What is GPU Computing?

GPU Accelerated Computing is Revolutionising
High Performance Computing (HPC)

Accelerated computing is revolutionising high performance computing (HPC). It is now widely accepted that systems with accelerators deliver the highest performance and most energy efficient computing for HPC today. Recent announcement of the U.S. Department of Energy’s Summit and Sierra supercomputers highlights how critical accelerators are in the industry’s pursuit of exascale computing.

We’d like to share some facts when evaluating options for accelerated computing by removing the promises and hype.
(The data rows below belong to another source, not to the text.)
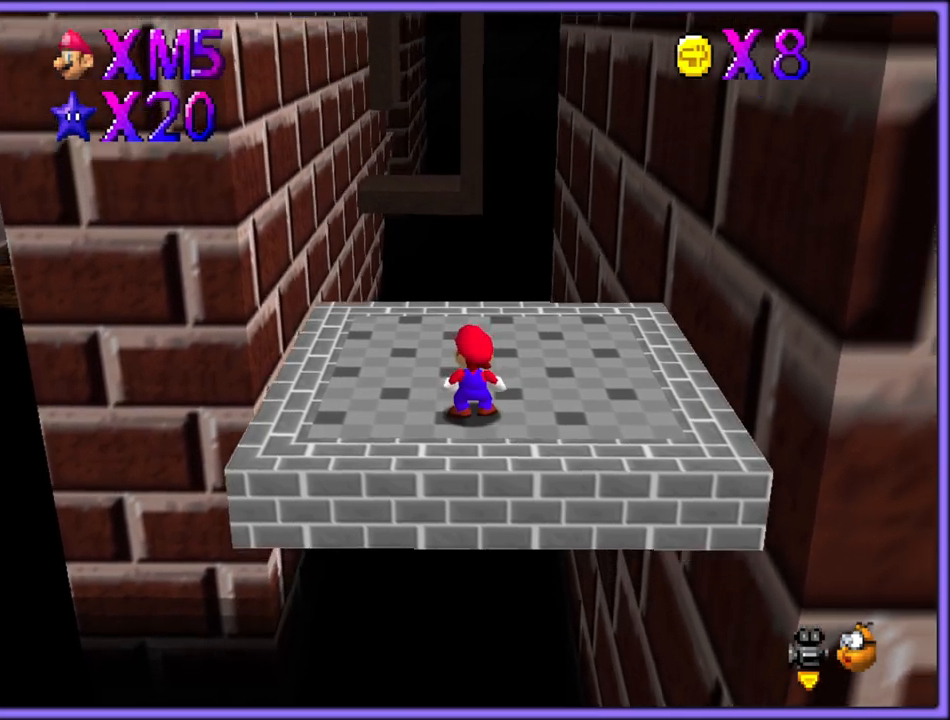
{"dt_ms": 1000, "buttons": [], "left_stick": "right", "button_events": []}
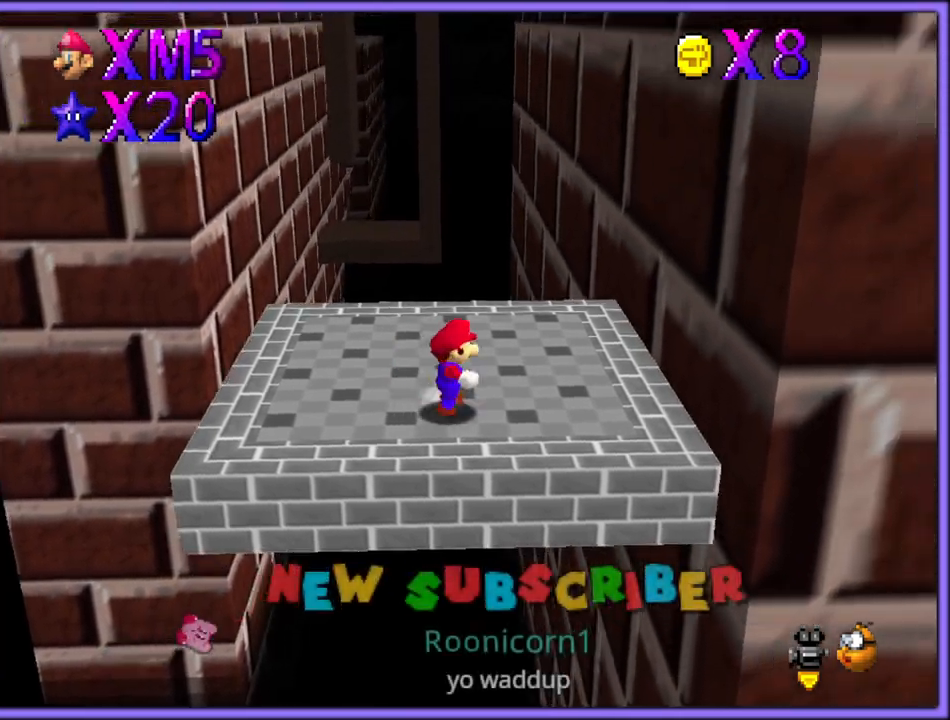
{"dt_ms": 500, "buttons": [], "left_stick": "center", "button_events": []}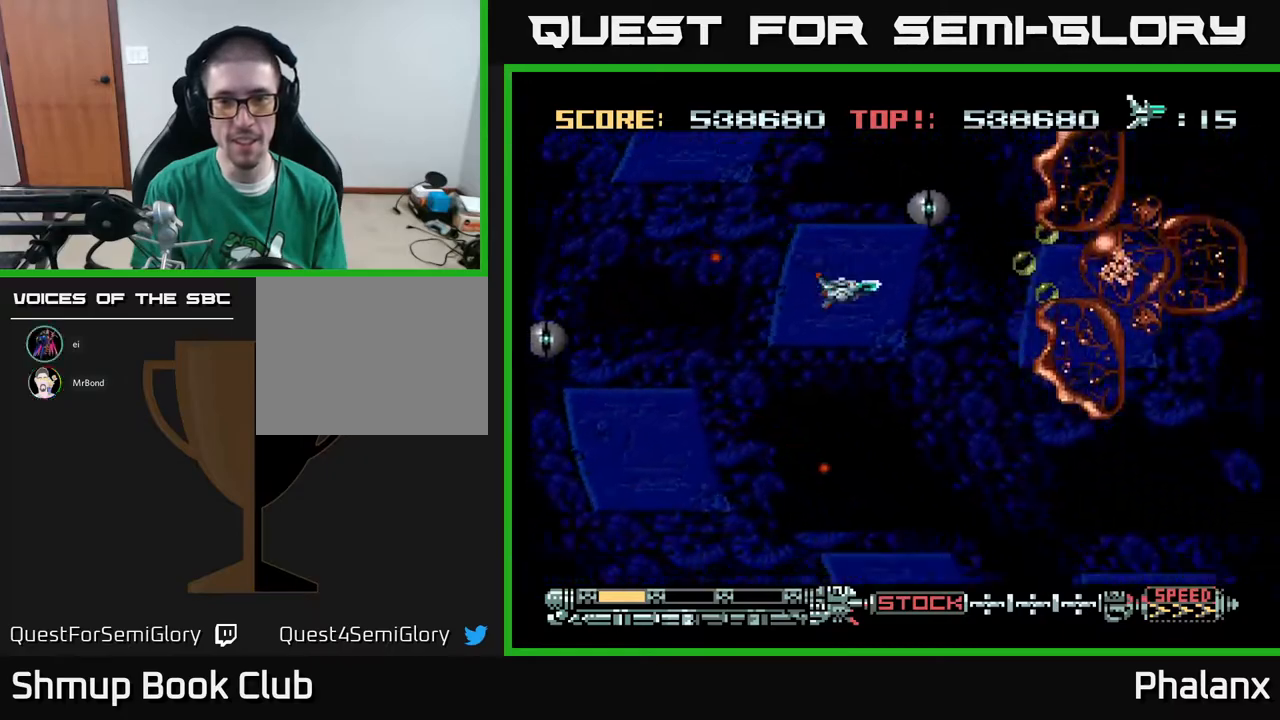
Gameplay with a controller (Xbox layout); each line is a JSON object with the inputs held at the frame after it. "events" lists button and stick changes between this image and that frame as [ms after this image, input, new state], when the widget could be followed in between. Not read: left_stick.
{"buttons": ["A", "DPAD_DOWN", "DPAD_LEFT"], "right_stick": "center", "events": [[33, "A", "down"], [117, "DPAD_DOWN", "up"], [317, "DPAD_DOWN", "down"], [367, "DPAD_DOWN", "up"], [483, "DPAD_DOWN", "down"], [483, "DPAD_LEFT", "down"]]}
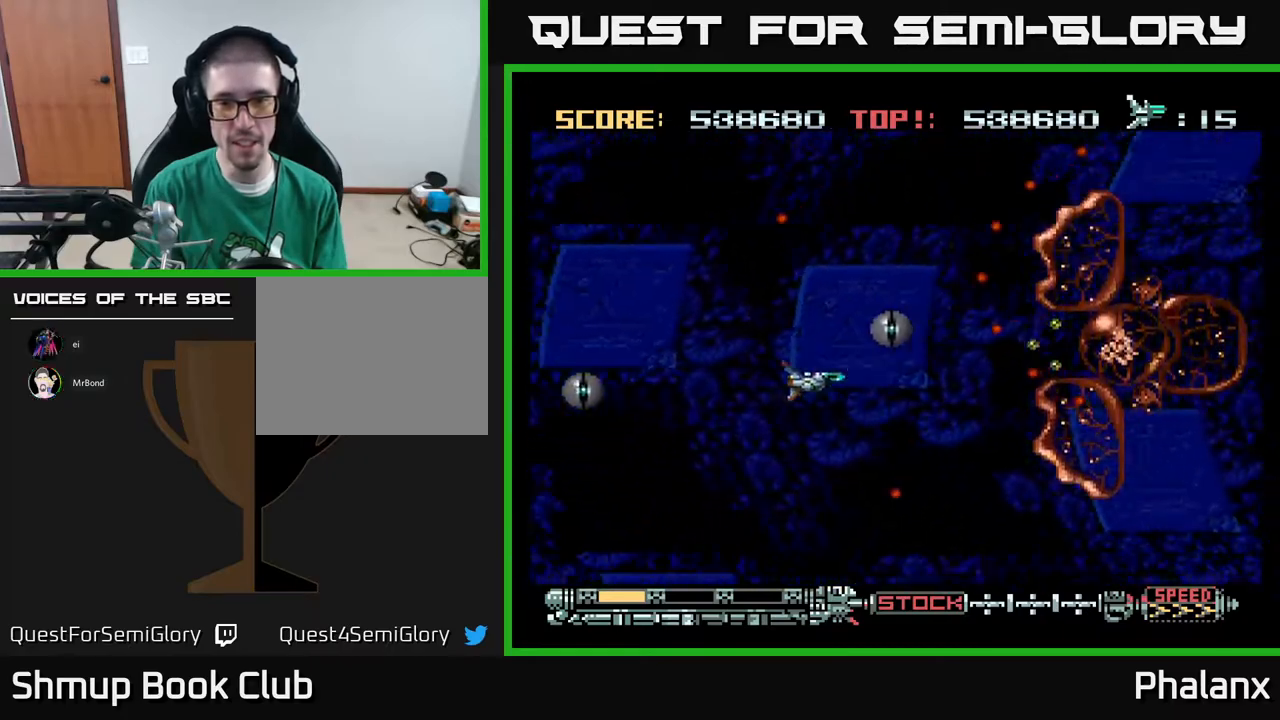
{"buttons": [], "right_stick": "center", "events": [[50, "DPAD_LEFT", "up"], [117, "DPAD_LEFT", "down"], [150, "A", "up"], [217, "A", "down"], [250, "DPAD_LEFT", "up"], [367, "DPAD_DOWN", "up"], [483, "A", "up"]]}
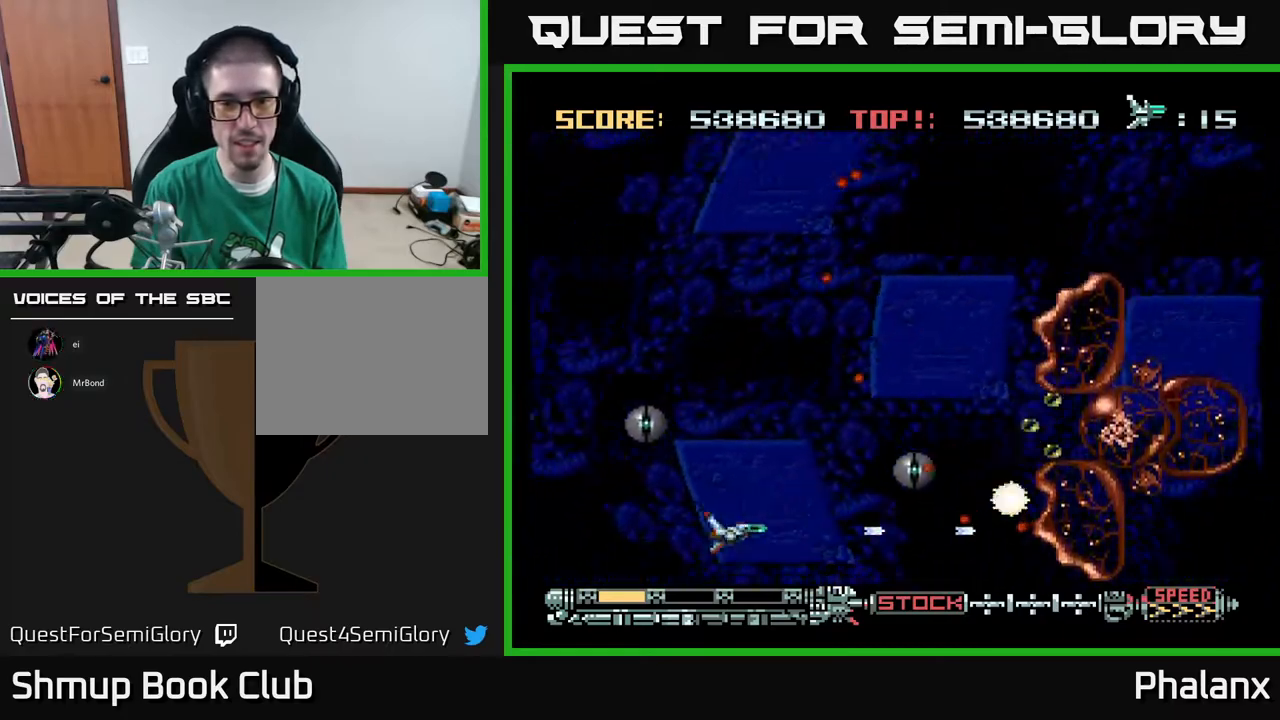
{"buttons": ["DPAD_UP"], "right_stick": "center", "events": [[167, "DPAD_UP", "down"], [217, "DPAD_RIGHT", "down"], [483, "DPAD_RIGHT", "up"]]}
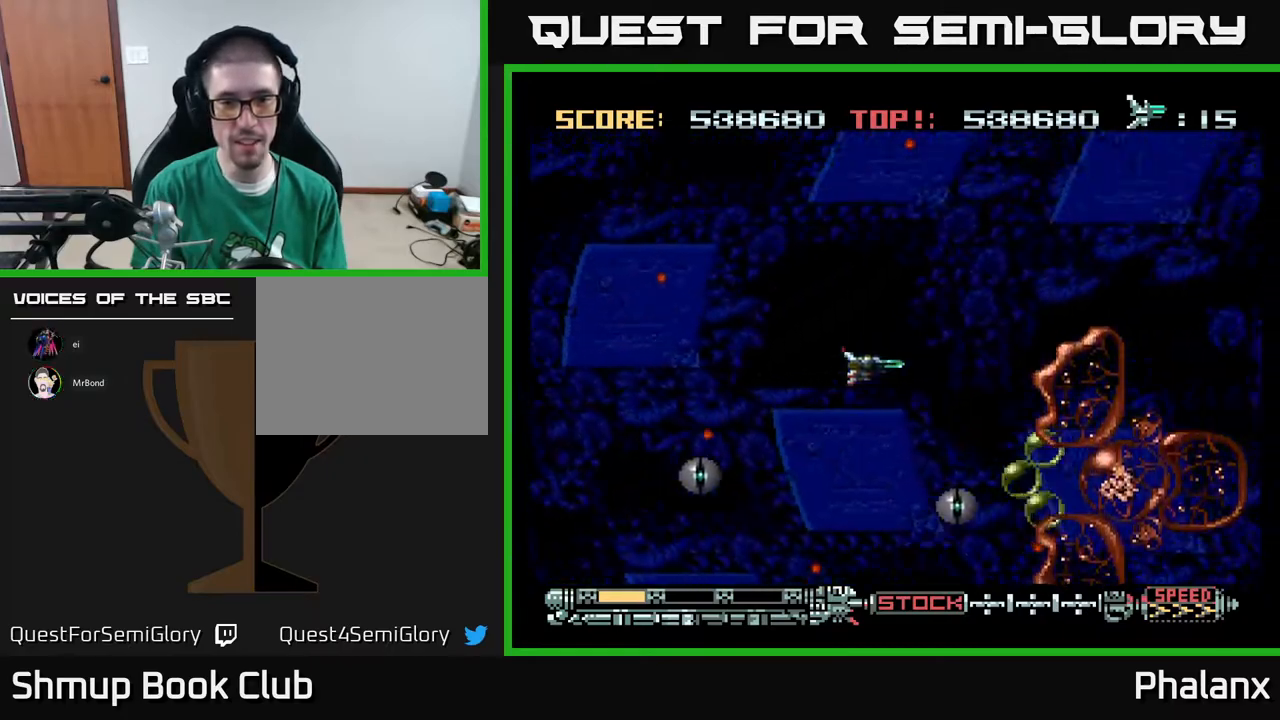
{"buttons": ["A"], "right_stick": "center", "events": [[117, "DPAD_RIGHT", "down"], [133, "DPAD_RIGHT", "up"], [150, "A", "down"], [483, "DPAD_UP", "up"]]}
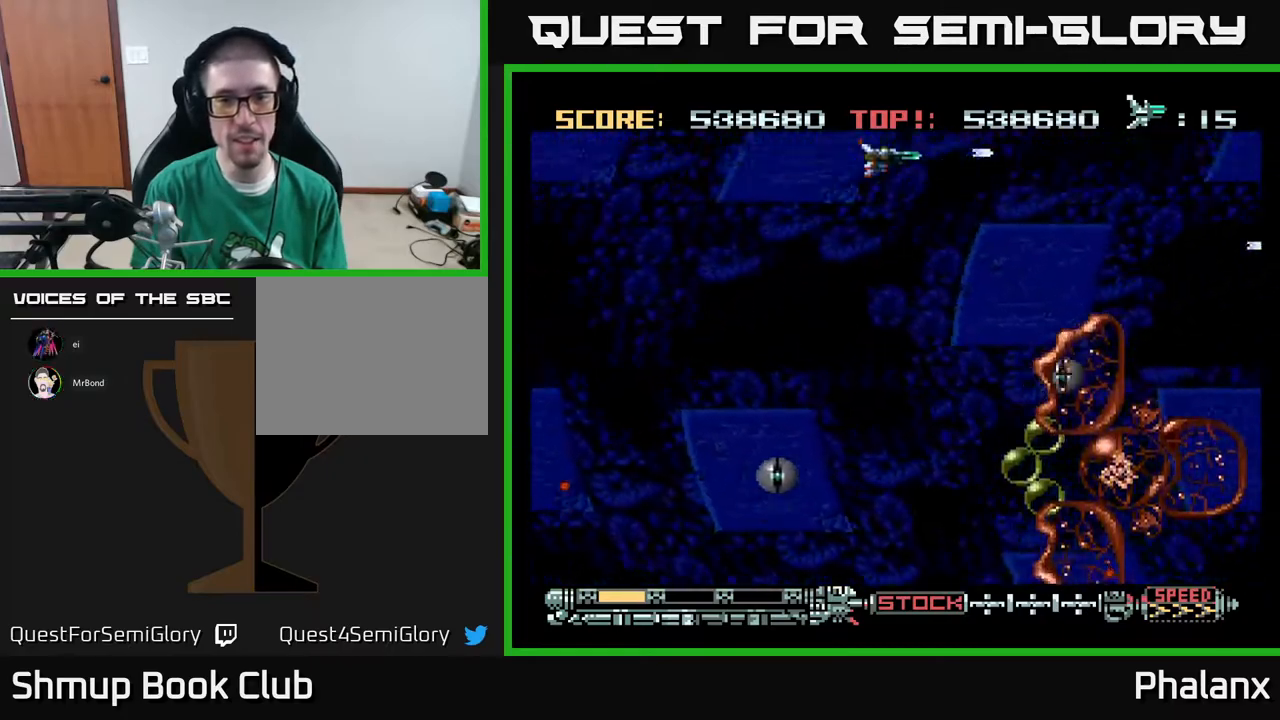
{"buttons": ["A"], "right_stick": "center", "events": [[233, "DPAD_UP", "down"], [383, "DPAD_UP", "up"]]}
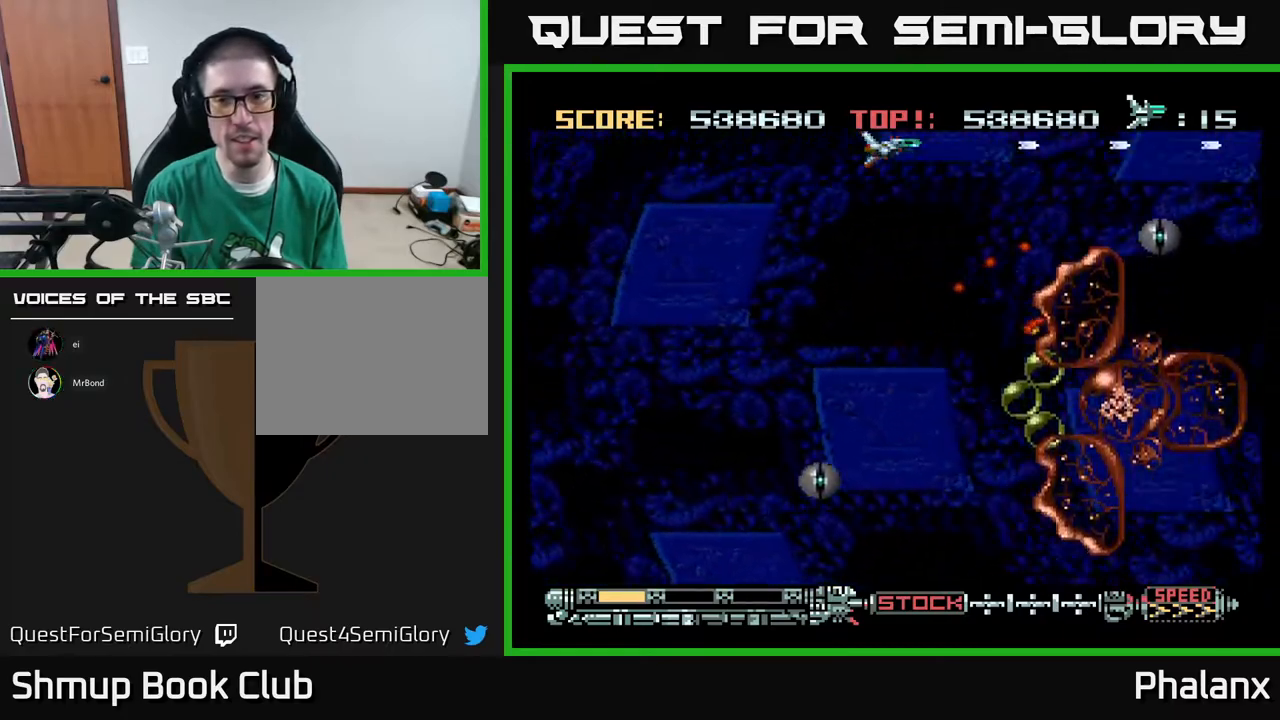
{"buttons": ["DPAD_DOWN", "DPAD_LEFT"], "right_stick": "center", "events": [[100, "DPAD_LEFT", "down"], [183, "DPAD_LEFT", "up"], [333, "DPAD_LEFT", "down"], [383, "A", "up"], [400, "DPAD_DOWN", "down"]]}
Specifically, notions that Intel’s Xeon Phi accelerator can deliver acceptable application performance compared to a GPU by simply recompiling and running code natively on Xeon Phi, or that performance optimisation is easier on a Xeon Phi than a GPU, are simply not based on fact.

FACT: A GPU is significantly faster than Intel's Xeon Phi on
         real HPC applications.
Speeding time to result for key science applications by 2x over Xeon Phi.
NVIDIA GPU is up to 4x Faster than Xeon Phi

HPC is all about application performance, and GPUs have proven to offer superior performance over CPUs. In applications representing various scientific workloads, shown in the above chart, GPUs deliver a speedup from approximately 2.5x-7x over CPUs. Although Intel's Xeon Phi can be optimized to outperform a CPU, GPU performance remains on average 2-5x faster than the highest end Knights Corner.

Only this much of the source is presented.